Our project is currently under maintenance. We have never had unit testing for this project. We were planning on writing unit test for the delta's rather than writing unit test for the entire application. What would be the preferred approach. Does it really add value to add unit testing during the maintenance phase ??? We are still with .net 1.1 and might be going for an upgrade to .net 4.0 in the future.

I was wondering if someone did a ROI to sell this to the business ??

+2  A: 

The preferred approach is to cover all of your existing code with unit tests before you delta it, but you may not have the budget for that. Unit tests for your changes is certainly better than nothing.

If you already have adequate integration/verification/acceptance tests, that should suffice.

Robert Harvey
+1  A: 

Ideally you should have unit tests covering your entire project, not just future deltas. This is especially important if you plan to do a major infrastructure upgrade, because it essentially means that your entire project is a "delta".
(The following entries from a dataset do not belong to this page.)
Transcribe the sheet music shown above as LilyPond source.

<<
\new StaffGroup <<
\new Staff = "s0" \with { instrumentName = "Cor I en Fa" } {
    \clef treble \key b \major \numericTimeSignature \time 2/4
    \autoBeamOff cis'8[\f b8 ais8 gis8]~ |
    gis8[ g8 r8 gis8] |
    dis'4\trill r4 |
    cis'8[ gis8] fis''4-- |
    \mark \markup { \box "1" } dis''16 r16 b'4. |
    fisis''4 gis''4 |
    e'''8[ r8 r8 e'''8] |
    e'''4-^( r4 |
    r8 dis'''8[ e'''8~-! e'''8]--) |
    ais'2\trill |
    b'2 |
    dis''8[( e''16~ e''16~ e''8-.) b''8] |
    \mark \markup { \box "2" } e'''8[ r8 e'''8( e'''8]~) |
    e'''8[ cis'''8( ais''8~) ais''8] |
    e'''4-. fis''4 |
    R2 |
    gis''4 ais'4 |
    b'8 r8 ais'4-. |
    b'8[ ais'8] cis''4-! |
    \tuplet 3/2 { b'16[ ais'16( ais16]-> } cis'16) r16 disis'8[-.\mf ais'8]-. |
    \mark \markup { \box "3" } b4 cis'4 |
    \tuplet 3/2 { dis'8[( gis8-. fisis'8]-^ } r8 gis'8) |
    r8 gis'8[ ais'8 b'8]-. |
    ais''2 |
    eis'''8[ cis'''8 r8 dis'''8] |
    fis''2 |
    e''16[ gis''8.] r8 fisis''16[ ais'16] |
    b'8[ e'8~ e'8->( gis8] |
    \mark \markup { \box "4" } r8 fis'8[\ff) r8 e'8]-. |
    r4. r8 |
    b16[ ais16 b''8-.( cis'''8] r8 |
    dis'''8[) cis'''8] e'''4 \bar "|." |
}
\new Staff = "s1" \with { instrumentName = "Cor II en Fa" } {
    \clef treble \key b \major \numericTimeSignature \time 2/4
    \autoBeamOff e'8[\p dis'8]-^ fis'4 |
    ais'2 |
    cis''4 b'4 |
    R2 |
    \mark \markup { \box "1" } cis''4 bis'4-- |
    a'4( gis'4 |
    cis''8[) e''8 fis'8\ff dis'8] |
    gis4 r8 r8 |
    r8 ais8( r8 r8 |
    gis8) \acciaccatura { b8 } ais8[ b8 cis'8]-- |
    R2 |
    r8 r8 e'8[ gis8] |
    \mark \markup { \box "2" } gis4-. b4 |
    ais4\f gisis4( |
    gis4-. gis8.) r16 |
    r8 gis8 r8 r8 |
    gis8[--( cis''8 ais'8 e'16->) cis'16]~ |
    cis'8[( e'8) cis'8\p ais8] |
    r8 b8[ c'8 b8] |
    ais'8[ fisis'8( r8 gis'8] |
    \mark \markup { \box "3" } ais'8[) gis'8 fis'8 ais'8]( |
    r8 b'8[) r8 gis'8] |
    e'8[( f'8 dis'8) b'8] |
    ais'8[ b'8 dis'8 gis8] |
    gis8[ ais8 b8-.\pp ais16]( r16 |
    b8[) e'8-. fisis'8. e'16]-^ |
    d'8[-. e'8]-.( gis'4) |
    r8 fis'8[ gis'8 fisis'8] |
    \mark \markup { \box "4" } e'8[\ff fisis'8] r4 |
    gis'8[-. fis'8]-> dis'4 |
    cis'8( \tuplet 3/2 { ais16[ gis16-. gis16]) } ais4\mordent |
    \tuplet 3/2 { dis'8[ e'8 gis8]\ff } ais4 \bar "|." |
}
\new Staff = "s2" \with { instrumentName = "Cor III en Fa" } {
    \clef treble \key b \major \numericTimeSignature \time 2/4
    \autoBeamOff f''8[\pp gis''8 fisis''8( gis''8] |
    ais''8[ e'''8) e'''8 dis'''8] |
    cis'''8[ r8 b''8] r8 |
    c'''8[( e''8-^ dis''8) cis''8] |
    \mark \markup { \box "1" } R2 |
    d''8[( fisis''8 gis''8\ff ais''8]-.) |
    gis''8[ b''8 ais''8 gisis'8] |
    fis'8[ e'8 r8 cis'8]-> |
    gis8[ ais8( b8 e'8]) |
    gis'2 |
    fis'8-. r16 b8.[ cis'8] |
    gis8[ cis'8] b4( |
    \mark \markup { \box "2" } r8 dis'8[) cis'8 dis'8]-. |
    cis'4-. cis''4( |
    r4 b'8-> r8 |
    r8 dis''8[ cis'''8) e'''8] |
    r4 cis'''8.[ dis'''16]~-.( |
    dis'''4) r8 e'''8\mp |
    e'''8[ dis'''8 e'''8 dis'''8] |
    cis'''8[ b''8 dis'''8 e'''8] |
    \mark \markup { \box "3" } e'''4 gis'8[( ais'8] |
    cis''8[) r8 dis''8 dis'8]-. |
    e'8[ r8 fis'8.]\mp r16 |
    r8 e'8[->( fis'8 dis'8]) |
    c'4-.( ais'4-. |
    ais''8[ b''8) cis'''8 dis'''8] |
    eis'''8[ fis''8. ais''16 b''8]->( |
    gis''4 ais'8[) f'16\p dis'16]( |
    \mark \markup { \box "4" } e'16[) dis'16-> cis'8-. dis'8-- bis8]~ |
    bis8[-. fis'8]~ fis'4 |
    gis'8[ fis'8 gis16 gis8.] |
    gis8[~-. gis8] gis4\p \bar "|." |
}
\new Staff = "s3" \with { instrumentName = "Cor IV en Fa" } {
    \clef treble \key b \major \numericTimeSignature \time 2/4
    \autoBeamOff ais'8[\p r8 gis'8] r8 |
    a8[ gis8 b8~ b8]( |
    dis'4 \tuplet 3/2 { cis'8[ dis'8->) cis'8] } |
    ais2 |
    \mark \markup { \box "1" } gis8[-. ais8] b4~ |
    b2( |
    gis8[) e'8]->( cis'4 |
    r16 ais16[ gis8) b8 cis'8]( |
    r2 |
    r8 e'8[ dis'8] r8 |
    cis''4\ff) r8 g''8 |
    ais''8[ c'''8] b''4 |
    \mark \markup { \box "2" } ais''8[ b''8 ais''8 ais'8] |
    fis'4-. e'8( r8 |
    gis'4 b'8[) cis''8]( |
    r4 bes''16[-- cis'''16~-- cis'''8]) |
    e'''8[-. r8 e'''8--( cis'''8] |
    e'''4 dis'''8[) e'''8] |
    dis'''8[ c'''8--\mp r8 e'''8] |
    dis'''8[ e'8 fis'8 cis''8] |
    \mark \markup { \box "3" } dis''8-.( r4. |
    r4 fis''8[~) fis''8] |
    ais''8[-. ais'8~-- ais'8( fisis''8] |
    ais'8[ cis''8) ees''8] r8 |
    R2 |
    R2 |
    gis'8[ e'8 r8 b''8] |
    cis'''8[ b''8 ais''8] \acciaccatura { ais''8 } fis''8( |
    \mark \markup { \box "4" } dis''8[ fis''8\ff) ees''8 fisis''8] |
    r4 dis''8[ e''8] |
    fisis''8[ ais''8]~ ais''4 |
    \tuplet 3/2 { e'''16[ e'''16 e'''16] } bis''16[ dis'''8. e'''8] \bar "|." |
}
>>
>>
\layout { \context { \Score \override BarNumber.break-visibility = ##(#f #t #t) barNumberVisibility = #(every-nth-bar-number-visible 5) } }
Whether it is really worth putting the effort into this depends on how much you really want to support this project going forward.

Christopher Barber
+1  A: 

It all depends on how often and why your code is churned. However, in any case Unit Testing and comprehensive unit test suite is more like long-term investment.

If the majority of the changes are due to field/customer issues, than the ROI for UnitTest for (legacy) code in maintenance phase should come from reducing the time to fix problems, reduce number of bugs introduced (or exposed) with the deltas and reduce time to indentify root-cause of the issues.

If the code churn is caused by small features (improvements and/or customer requests) than ROI should come from shorter delivery time (better quality code, more confidence, enable TDD etc.).

Unit Tests in general should increase developer's confidence in the code base and provide some kind of sefety net for the changes.